There was no real point to it, as I say it was throwaway. I wasn’t expecting there to be *anything *to say about it.
As you seem to agree it is pretty much obviously true that someone can come up with wrong figures and there doesn’t have to be anything sinister or malignant behind it.
Exactly, they were not worth pursuing at all. The way I wrote that first hypothetical was clearly not to look for much feedback, it was a throwaway comment from me, pretty uncontroversial I thought and something that people would react to with a “duh, yeah!” at most.
The follow-on from that was continuing incredulity that anyone could come up with such a figure. It snowballed from there.
My original message was not and has never been a defence of the guy in the tweet.
I think what has happened is that the ongoing assumption of my sexism and defence of “mansplaining” (both of which are fiction) has lead people to mistake defence of a general priniciple with defence of the individual in the tweet.
My protestations and clarifications at this point are having absolutely no effect as very few people are able to read what I write through anything other than a prejudiced filter.
C’est la vie. I know that an unbiased reading of my posts will not turn up anything sexist or any examples of defending bad behaviour but will turn clear evidence of me condemning both
adds “sophistry” to the evergrowing list
…and “true” …
… and “paraphrase”, it seems.
You can’t *really *be thick enough to think “I didn’t use those *exact *words” is going to be a winning argument, can you?
Oh, who am I kidding - of course you can. I have 5 pages of proof that you can. You’re *exactly *that fucking thick.
Sophistry
the use of clever but false arguments, especially with the intention of deceiving.
Have admitted to errors many times in the past. Have no problem doing so now or in the future. I do have to be shown that error first though. You’ll note that in the thread so far that hasn’t happened.

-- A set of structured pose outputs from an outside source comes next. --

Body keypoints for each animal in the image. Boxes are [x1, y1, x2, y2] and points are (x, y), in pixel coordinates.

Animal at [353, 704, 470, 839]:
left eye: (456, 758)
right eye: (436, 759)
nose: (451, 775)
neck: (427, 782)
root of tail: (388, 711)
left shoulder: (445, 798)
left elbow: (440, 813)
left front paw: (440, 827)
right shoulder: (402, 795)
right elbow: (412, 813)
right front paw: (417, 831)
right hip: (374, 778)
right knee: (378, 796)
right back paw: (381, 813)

I misplaced an apostrophe, I suppose that was an error of sorts. That was pointed out as evidence of something or other I guess. Its important to note such things I suppose.

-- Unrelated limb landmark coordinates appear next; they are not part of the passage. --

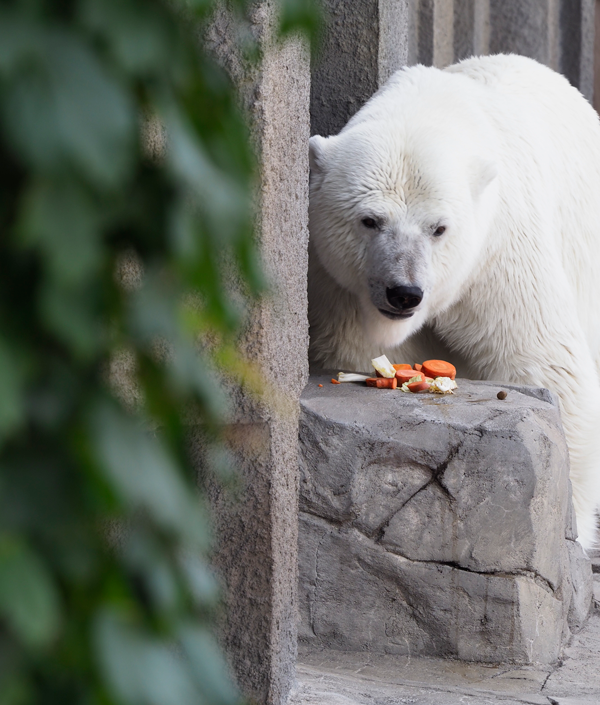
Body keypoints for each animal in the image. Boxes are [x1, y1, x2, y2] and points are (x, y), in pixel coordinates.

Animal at [310, 55, 600, 552]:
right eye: (370, 220)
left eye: (439, 228)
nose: (404, 292)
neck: (433, 108)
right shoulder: (343, 289)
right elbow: (358, 349)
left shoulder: (502, 254)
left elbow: (547, 365)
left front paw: (572, 530)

So feel free to flex your fingers in readiness of quoting a slam dunk error on my part. Then worry as you realise there isn’t actually any for you to find. Get a little nervous as you scan my posts for those oft-reported incidents of sexism or mansplaining or defending those who behaved like arseholes. Then finally give up and either not post again or come back with an insulting retort when actually “sorry for the unfounded accusation” would be the right thing to do.
Look at the number of posts, look at the number of lazy accusations of error, sexism, mansplaining and defence of bad behaviour. Then ask yourself “actually, where is the evidence of that?” so many opponents scrabbling for a put-down with such a rich vein to mine must have found something somewhere? he must have said problematic things mustn’t he?"
No. Nothing. Zilch. Not a thing. And the reason for that is that there is nothing to find. Empty, lazy accusations,
Don’t worry though. It’s fine. You are going to side with the majority here. It is easier all round isn’t it?
Like “there’s a meaningful difference beween debate and argument in this forum”, *that *kind of superficially clever but false argument?
OK, well I think the steam has definitely gone out of this one. I’m bowing out before it stretches over to another page.
Too late!
C’mon. I’m sure you had another 2, 3 pages in you, easy.
“Bowing out” is a stupid term that is unnecessary when “fleeing” is perfectly serviceable.
5 pages and dozens of posts addressing the points and not dodging the questions put to me is clearly a definition of “fleeing” that I’m unfamiliar with.
The fact is that there is nothing new to discuss, the repetition is obvious, the only thing added over the last 12 hours is me bowing out, someone pointing out that my post actually did take it into a new page, and you with yet another creative attribution.
There’s nothing to add or for me to clarify that can’t be gleaned by re-reading the thread (god knows no-one is going to do that)
There are other things to do and other topics to comment on.
Feel free to have the last word as I suspect you feel you must but that’s me done.